Here, although Dr. Leibowitz’s credentials were different from those of the expert proposed in the first notice, nearly the same words were used to describe the subjects on which they would offer an opinion. Thus, it cannot be said that plaintiffs were unfairly surprised as to the content of his testimony (Stafford v Molinoff, 228 AD2d 662, 663). Any slight disadvantage could have been alleviated by granting a short continuance to enable plaintiffs to research Dr. Leibowitz’s background (see, Rook v 60 Key Centre, 239 AD2d 926, 927 [further disclosure is better remedy than preclusion where initial disclosure concerning expert is inadequate]).

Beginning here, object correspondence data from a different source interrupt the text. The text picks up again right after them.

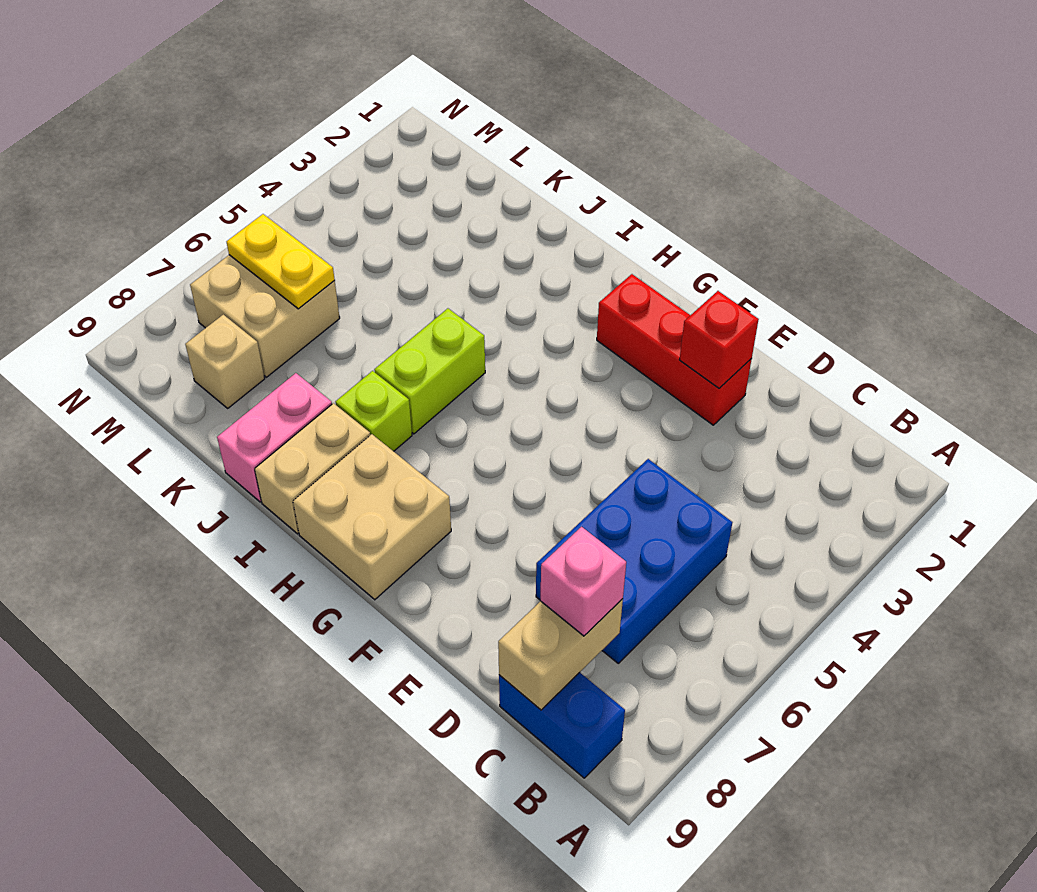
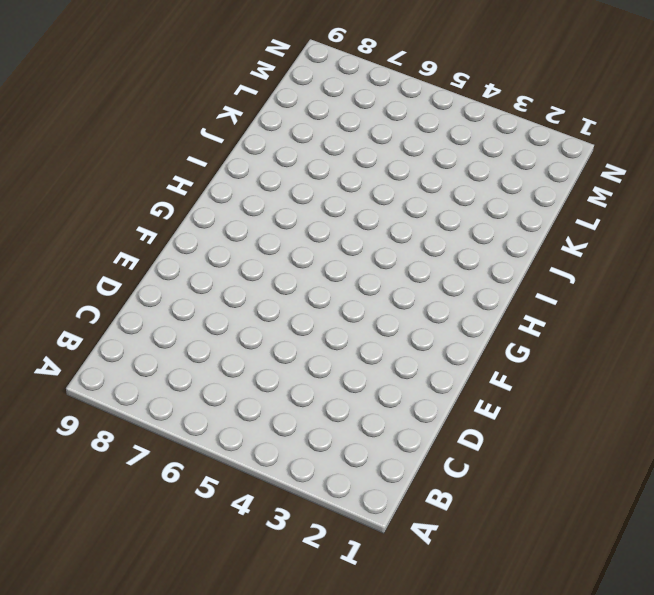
none -> blue brick B9:C9 level 1
none -> blue brick C5:D7 level 1
none -> red brick E2:G2 level 1

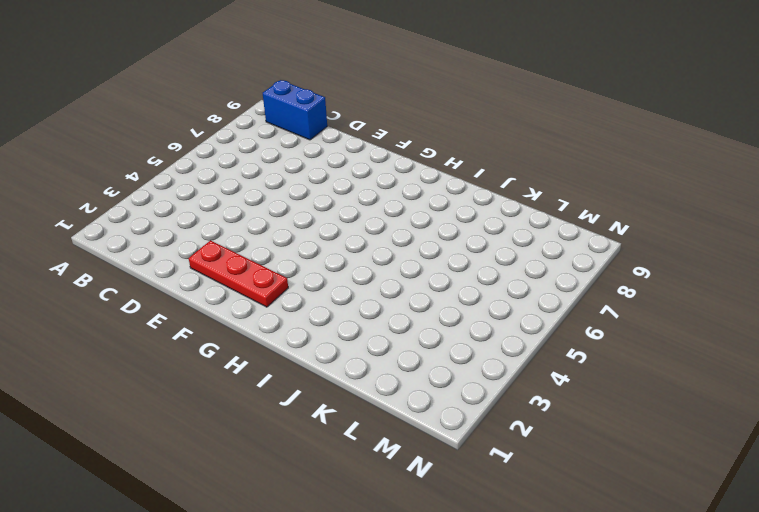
red plate E2:G2 level 1 -> red brick E2:G2 level 1
none -> blue brick C5:D7 level 1
none -> tan brick G8:H9 level 1
none -> lime brick I5:I6 level 1

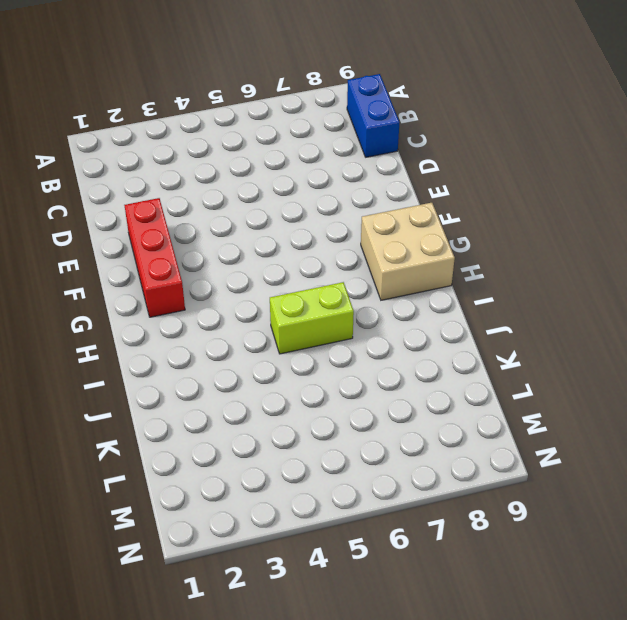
none -> blue brick C5:D7 level 1
none -> lime brick I7 level 1
none -> tan brick I8:I9 level 1

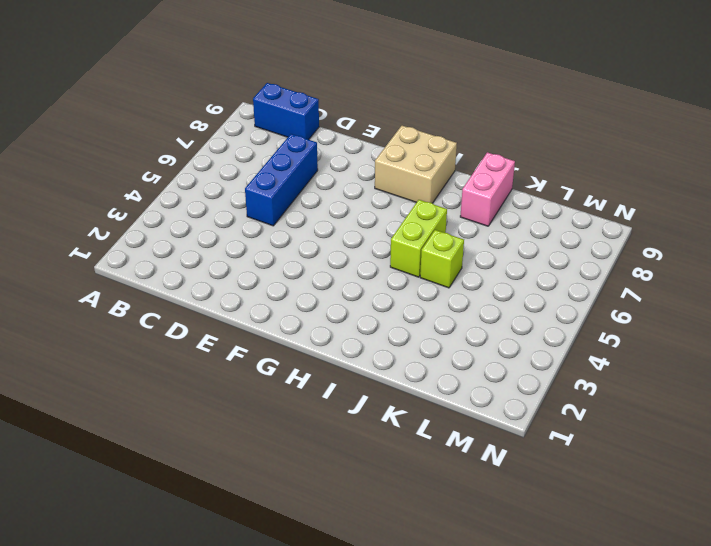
blue brick D5:D7 level 1 -> blue brick C5:D7 level 1
lime brick J5 level 1 -> lime brick I7 level 1
none -> red brick E2:G2 level 1
none -> tan brick I8:I9 level 1
none -> tan brick L6:M7 level 1

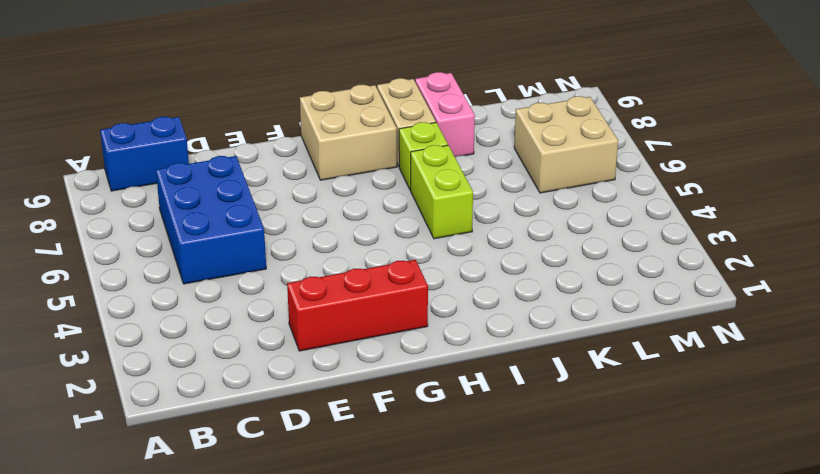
none -> tan brick L8 level 1
none -> tan brick C8:C9 level 2
none -> red brick E2 level 2

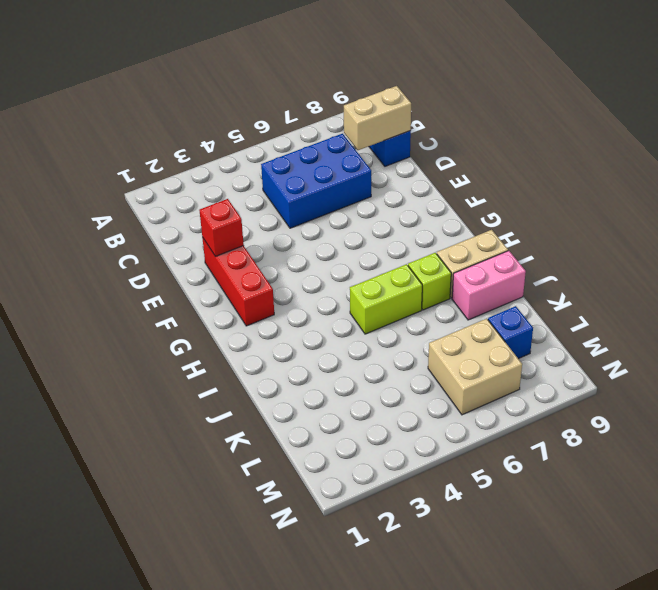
blue brick L8 level 1 -> tan brick L8 level 1
none -> tan brick G8:H9 level 1
none -> yellow plate L6:M6 level 2
none -> pink brick C8 level 3

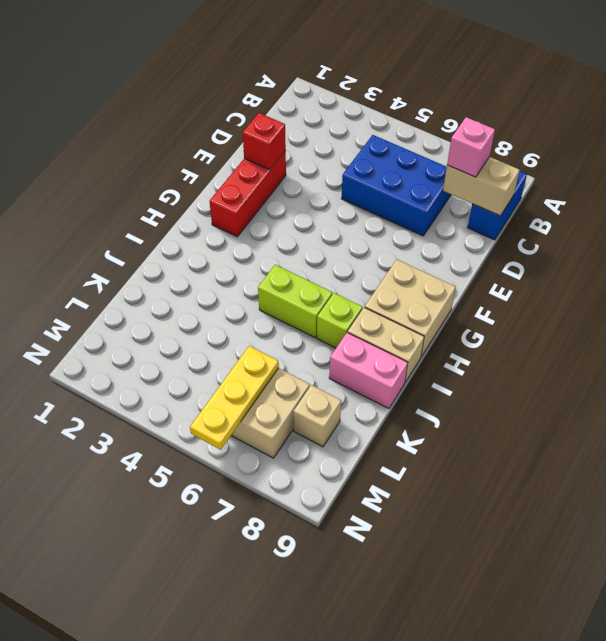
yellow plate L6:N6 level 2 -> yellow plate L6:M6 level 2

Instead, the court forced Dr. Linkow to serve as his own expert on very short notice, which disadvantaged him in several ways. First, the testimony of an interested defendant justifying his own conduct naturally carries less weight with the jury than an independent (even if hired) expert’s opinion that that conduct was reasonable. The jury may have received the impression that no other doctor was willing to defend Dr. Linkow’s treatment of plaintiff. Second, since Dr. Linkow had already testified as a fact witness, some of his statements were duplicative of his earlier testimony. At several points, the court impatiently curtailed his second round of testimony as repetitive, disregarding the fact that its own ruling had placed defendant in this position. This unfairness was only compounded by the way the court cut off defendant’s attack on the Harvard Guidelines — a subject which he was particularly qualified to address — while allowing plaintiff’s expert to discuss them at length as one of the sources of his opinion.
The trial court further improvidently exercised its discretion by precluding defense testimony on the possible role of plaintiff’s alleged culpable conduct in contributing to her injuries. While the first CPLR 3101 (d) notice referred to culpable conduct somewhat vaguely as “factors outside of the control” of defendant, the bills of particulars gave plaintiffs full warning of the details to which this phrase referred. This Court has held that a party’s inadvertent failure to mention an issue in an expert disclosure notice does not justify precluding expert testimony on that issue, where the party’s adversary has received notice of the issue from a bill of particulars (Misel v *118N.F.C. Cab Corp., 240 AD2d 294, 295). Since this wrongly-excluded testimony is crucial to the issues of causation and proportional liability for damages, on retrial the Supreme Court should not be bound by the previous court’s determination of damages, nor by its direction of verdicts for plaintiff on the questions dealing with causation. Concur — Milonas, J. P., Rosenberger, Wallach, Tom and Mazzarelli, JJ.

. Co-plaintiff Vincent Gallo’s claim for loss of consortium is derivative of plaintiff’s claims and therefore will not be discussed further.

. Plaintiff also sued the corporations which bought Dr. Linkow’s practice in 1989, because he continued to treat plaintiff as their employee until 1991. They have settled with plaintiff and have not appealed.